Seems like 2012 is going to be... hot? Weird? Both? ("... her assimilation takes on greater value.") Maybe I need more exciting bedside reading.

But some of the people I informed of the meme seem to be on their way to much less ambiguity (and, possibly in the case of the next quoted sentence, more profit) in their sexual future. For instance, the first sentence on page 45 of that classic culinary standby, Joy of Cooking, supplies one reader with the following:
Informal opportunities for comparisons abound: Walk-around tastings are increasingly popular, often as fund-raisers.
Another, er, culinary delight, which I was told of by one of our sales reps this morning, comes from Simonetta Agnello Hornby's novel, The Nun:
"Ah, how I love swordfish," Annuzza murmured, licking her wrinkled lips, certain she could already taste it.
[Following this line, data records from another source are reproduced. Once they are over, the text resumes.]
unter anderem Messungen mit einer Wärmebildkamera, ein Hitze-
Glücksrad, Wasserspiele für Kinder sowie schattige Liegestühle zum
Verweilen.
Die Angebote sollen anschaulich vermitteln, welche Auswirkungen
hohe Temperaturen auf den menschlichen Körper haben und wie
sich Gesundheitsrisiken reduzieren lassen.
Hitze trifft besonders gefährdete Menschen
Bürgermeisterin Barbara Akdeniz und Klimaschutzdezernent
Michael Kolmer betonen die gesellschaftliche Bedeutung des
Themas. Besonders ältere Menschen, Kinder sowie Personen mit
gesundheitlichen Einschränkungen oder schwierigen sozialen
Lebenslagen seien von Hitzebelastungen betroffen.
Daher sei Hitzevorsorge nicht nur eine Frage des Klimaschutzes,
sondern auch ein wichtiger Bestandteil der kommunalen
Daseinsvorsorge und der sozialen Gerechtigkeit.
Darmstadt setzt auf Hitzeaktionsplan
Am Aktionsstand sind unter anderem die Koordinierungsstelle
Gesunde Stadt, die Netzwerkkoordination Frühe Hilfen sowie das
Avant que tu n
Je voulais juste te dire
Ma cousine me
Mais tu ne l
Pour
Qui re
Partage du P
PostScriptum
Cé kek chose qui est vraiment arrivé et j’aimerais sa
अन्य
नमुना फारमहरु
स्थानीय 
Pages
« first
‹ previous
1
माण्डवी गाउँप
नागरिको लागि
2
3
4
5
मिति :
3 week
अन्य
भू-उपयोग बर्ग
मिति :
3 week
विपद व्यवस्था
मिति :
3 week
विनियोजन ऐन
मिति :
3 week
As I was typing this, I explained the meme to a Green Apple employee shelving nearby. Perhaps unluckily, he was holding a India Calling, which informs him rather literally that:
The dependency scares you, as a needy lover's demands scare you, for it suggests a bottomless pit of giving that will devour you if you give in just slightly and allow yourself to care.
And, finally, another friend happened to have David Burns Feeling Good at hand, and was told unequivocally,
You are lonely and you decide to go to a social affair for singles.
I could do this forever. But now it's your turn.